# What the task requires
Copy the records below without changing anything, but leave out the pictures.

# Excerpted records
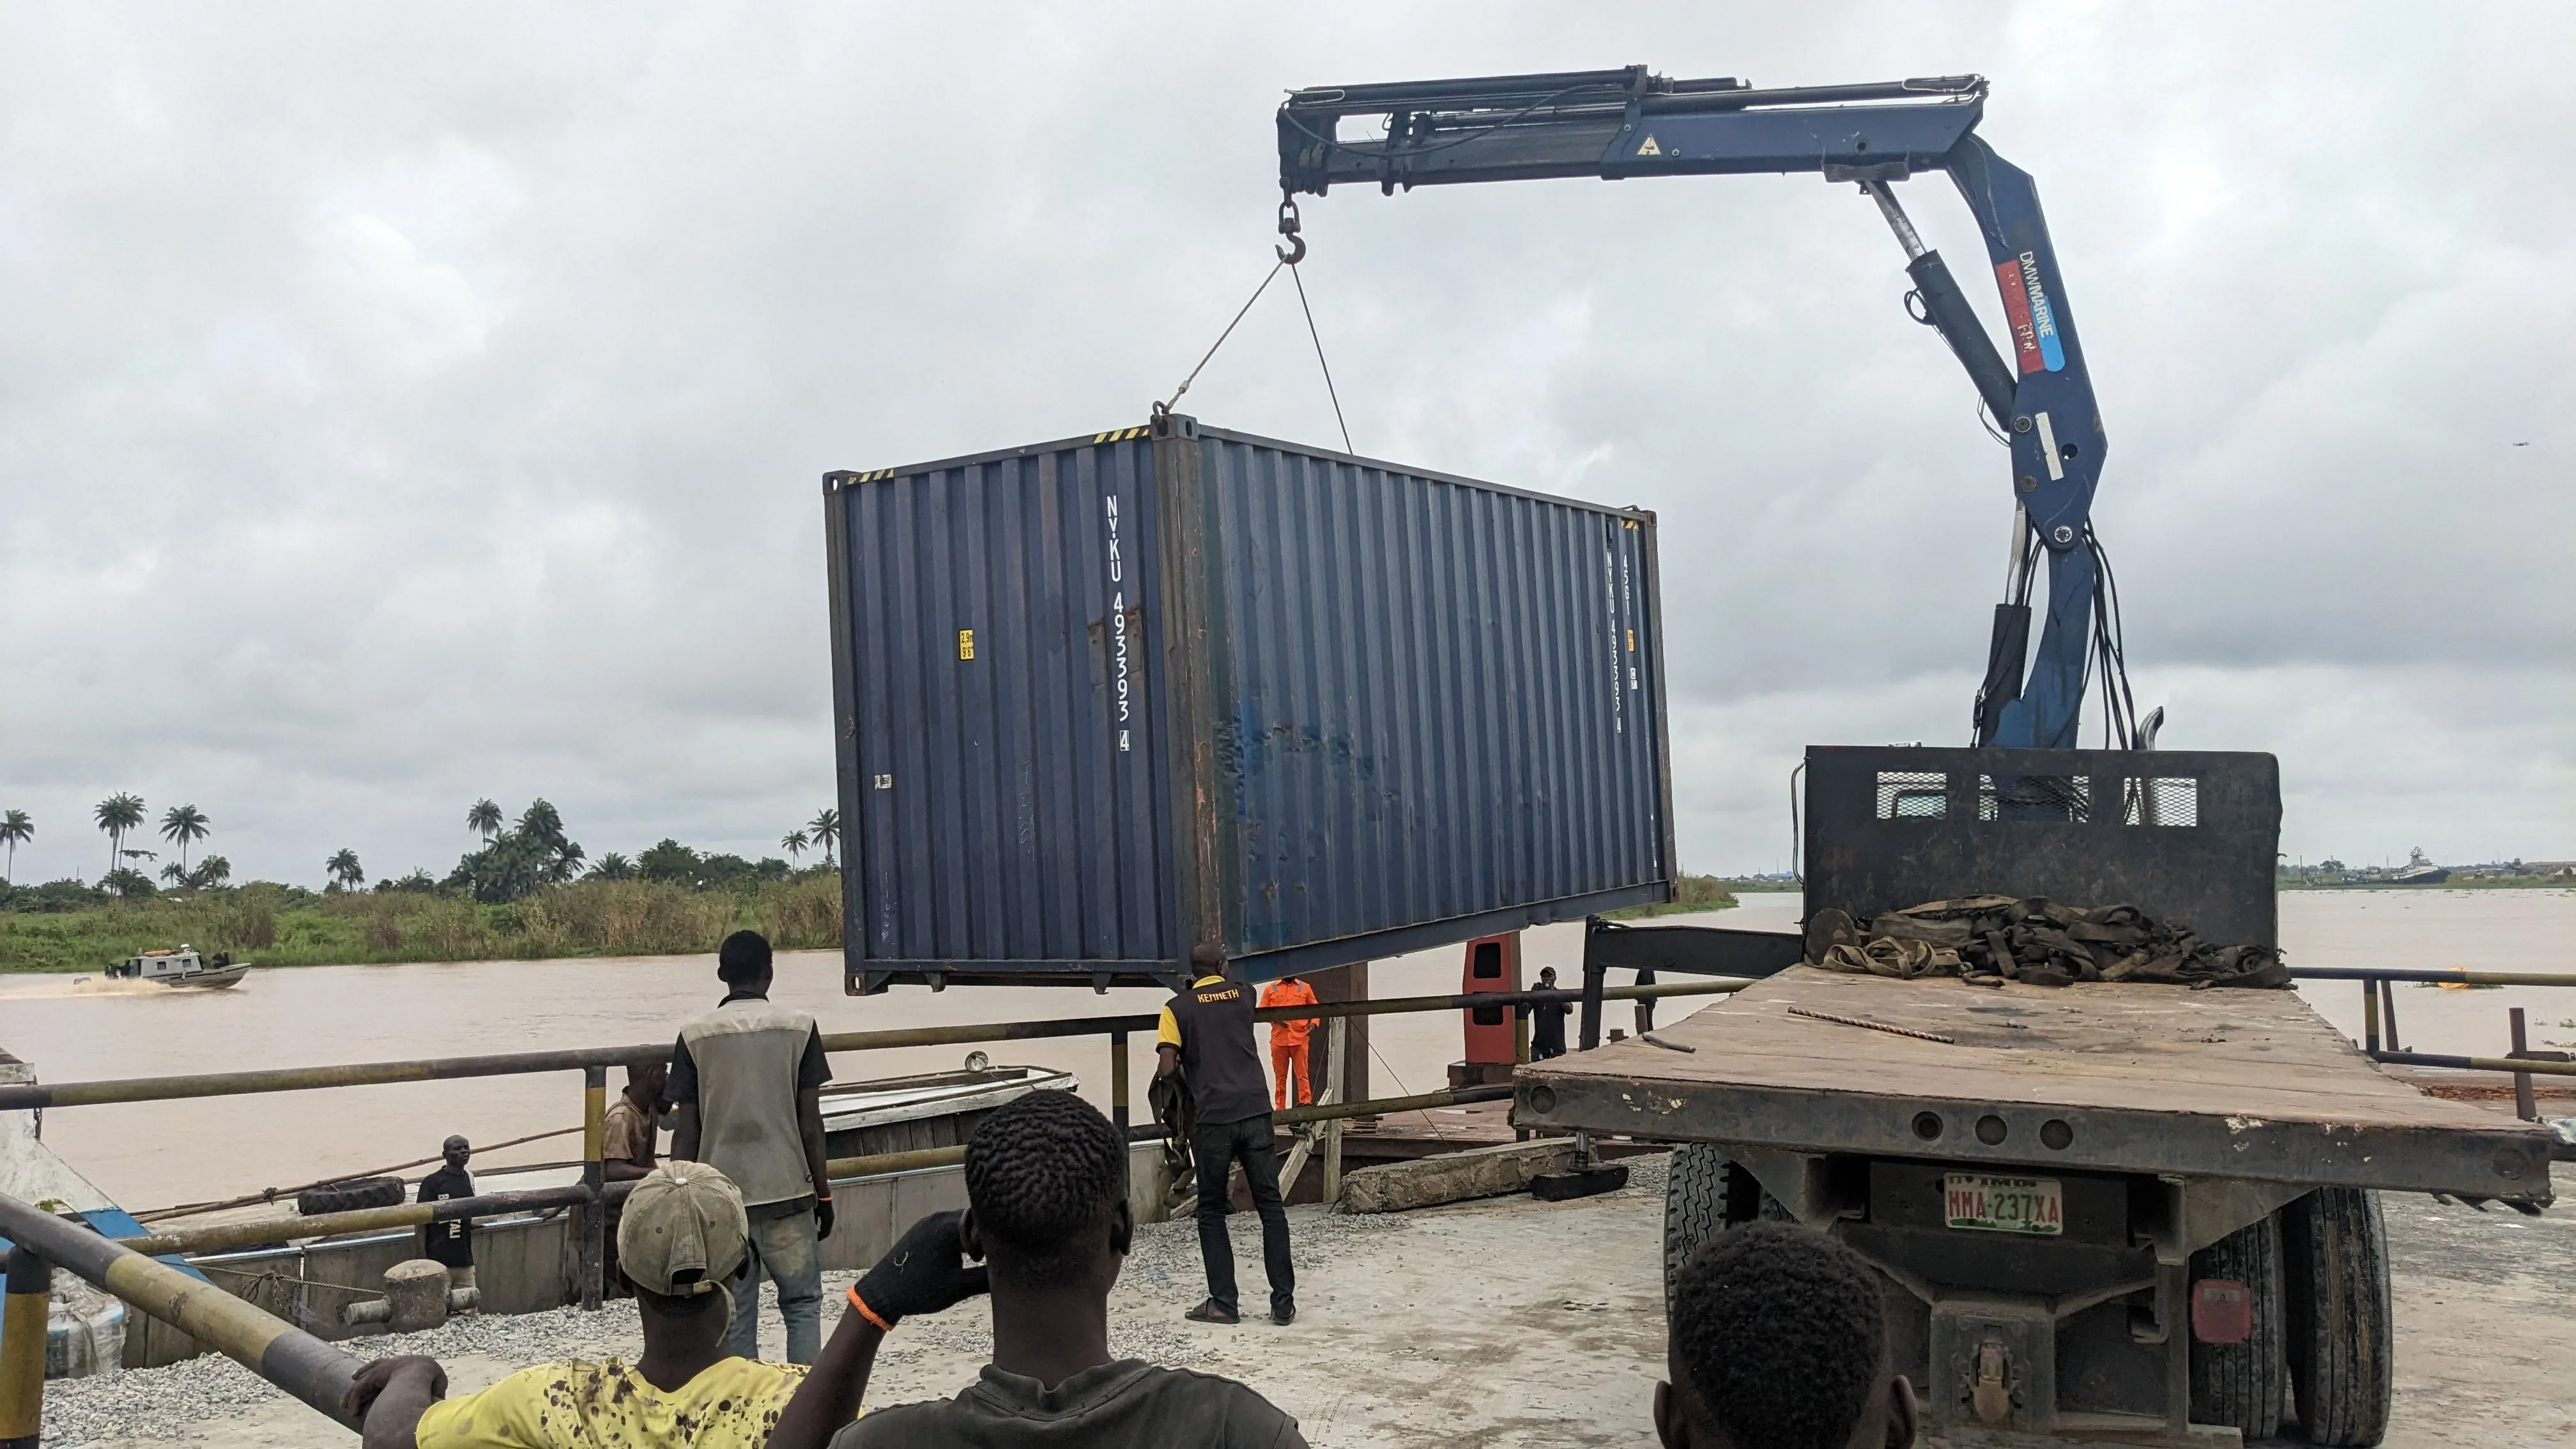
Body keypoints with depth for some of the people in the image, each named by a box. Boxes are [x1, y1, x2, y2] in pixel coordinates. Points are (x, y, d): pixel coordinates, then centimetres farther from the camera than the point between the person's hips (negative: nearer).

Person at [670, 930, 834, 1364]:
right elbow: (810, 1125, -3)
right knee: (802, 1303, 10)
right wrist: (823, 1193, 6)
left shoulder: (695, 1036, 0)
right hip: (786, 1191, -1)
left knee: (735, 1317, 7)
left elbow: (686, 1133, 0)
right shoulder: (798, 1029, -3)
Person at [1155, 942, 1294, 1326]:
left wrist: (1161, 1079, 17)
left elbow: (1167, 1068, -6)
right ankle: (1283, 1302, 6)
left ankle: (1223, 1303, 9)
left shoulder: (1177, 1008, 3)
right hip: (1255, 1111, 2)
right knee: (1270, 1206, 8)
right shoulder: (1242, 995, 13)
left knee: (1212, 1211, 12)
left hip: (1212, 1118, -2)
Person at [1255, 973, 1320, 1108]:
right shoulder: (1270, 989, 11)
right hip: (1278, 1039, 1)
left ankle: (1305, 1104, -7)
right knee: (1280, 1076, 4)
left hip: (1300, 1038, -1)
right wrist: (1275, 1019, -10)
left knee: (1302, 1074, -6)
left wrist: (1313, 1023, -5)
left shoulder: (1305, 988, 12)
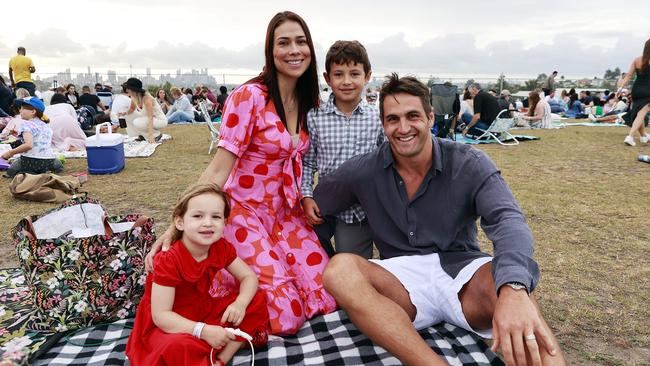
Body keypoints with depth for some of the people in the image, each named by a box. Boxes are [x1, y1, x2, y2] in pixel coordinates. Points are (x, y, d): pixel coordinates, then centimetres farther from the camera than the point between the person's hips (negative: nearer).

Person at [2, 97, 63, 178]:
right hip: (49, 161, 5)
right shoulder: (46, 125, 14)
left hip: (31, 160, -5)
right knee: (58, 165, 40)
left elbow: (28, 145, -21)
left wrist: (10, 153, -11)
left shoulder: (26, 124, -7)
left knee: (11, 171, 25)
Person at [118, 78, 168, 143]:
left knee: (137, 123, -28)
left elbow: (150, 118, -37)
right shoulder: (134, 98, -7)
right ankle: (143, 135, 9)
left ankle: (156, 134, -8)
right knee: (129, 116, 1)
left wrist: (150, 135, -44)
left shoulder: (147, 98, -29)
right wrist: (124, 113, -9)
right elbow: (132, 109, 14)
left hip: (160, 120, -8)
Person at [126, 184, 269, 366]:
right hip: (169, 326, -6)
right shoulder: (169, 261, -27)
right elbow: (160, 315, -26)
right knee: (178, 348, -40)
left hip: (204, 310, 7)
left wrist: (240, 303, -24)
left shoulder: (222, 247, -10)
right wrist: (204, 331, -37)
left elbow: (249, 277, -2)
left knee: (256, 302, -7)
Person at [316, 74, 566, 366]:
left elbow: (508, 219, -22)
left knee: (502, 281, -38)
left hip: (462, 270, -2)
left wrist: (514, 289, -42)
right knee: (340, 269, -31)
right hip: (402, 279, 2)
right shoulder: (363, 171, 0)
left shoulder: (470, 164, -5)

# Response to the exercise
Body keypoints with depth for some of the people in the image, each named by a box. Boxes are [x1, y1, x2, y2] in pixel coordinates. Points are (x, y, d): pixel coordinates, then centimetres farther from the camera than the point between the person's hips (negative: nearer).

Person at [670, 930, 834, 1364]:
right elbow: (810, 1125, -3)
right knee: (802, 1303, 10)
right wrist: (823, 1193, 6)
left shoulder: (695, 1036, 0)
right hip: (786, 1191, -1)
left knee: (735, 1317, 7)
left elbow: (686, 1133, 0)
right shoulder: (798, 1029, -3)
Person at [1155, 942, 1294, 1326]:
left wrist: (1161, 1079, 17)
left elbow: (1167, 1068, -6)
right ankle: (1283, 1302, 6)
left ankle: (1223, 1303, 9)
left shoulder: (1177, 1008, 3)
right hip: (1255, 1111, 2)
right knee: (1270, 1206, 8)
right shoulder: (1242, 995, 13)
left knee: (1212, 1211, 12)
left hip: (1212, 1118, -2)
Person at [1255, 973, 1320, 1108]:
right shoulder: (1270, 989, 11)
right hip: (1278, 1039, 1)
left ankle: (1305, 1104, -7)
right knee: (1280, 1076, 4)
left hip: (1300, 1038, -1)
right wrist: (1275, 1019, -10)
left knee: (1302, 1074, -6)
left wrist: (1313, 1023, -5)
left shoulder: (1305, 988, 12)
Body keypoints with depth for some of the people in the image, each named by a box. Boxes are [x1, y1, x2, y2] in pixel coordinates. Points are (x, y, d): pixel coordinates, then centimetres farther from the camera than the point between the person's hips (negative: nearer).

Person at [2, 97, 63, 178]:
right hip: (49, 161, 5)
right shoulder: (46, 125, 14)
left hip: (31, 160, -5)
right knee: (58, 165, 40)
left elbow: (28, 145, -21)
left wrist: (10, 153, -11)
left shoulder: (26, 124, -7)
left knee: (11, 171, 25)
Person at [118, 78, 168, 143]:
left knee: (137, 123, -28)
left elbow: (150, 118, -37)
right shoulder: (134, 98, -7)
right ankle: (143, 135, 9)
left ankle: (156, 134, -8)
right knee: (129, 116, 1)
left wrist: (150, 135, -44)
left shoulder: (147, 98, -29)
right wrist: (124, 113, -9)
right elbow: (132, 109, 14)
left hip: (160, 120, -8)
Person at [126, 184, 269, 366]:
right hip: (169, 326, -6)
right shoulder: (169, 261, -27)
right elbow: (160, 315, -26)
right knee: (178, 348, -40)
left hip: (204, 310, 7)
left wrist: (240, 303, -24)
left shoulder: (222, 247, -10)
right wrist: (204, 331, -37)
left elbow: (249, 277, -2)
left knee: (256, 302, -7)
Person at [316, 74, 566, 366]:
left elbow: (508, 219, -22)
left knee: (502, 281, -38)
left hip: (462, 270, -2)
left wrist: (514, 289, -42)
right knee: (340, 269, -31)
right hip: (402, 279, 2)
right shoulder: (363, 171, 0)
left shoulder: (470, 164, -5)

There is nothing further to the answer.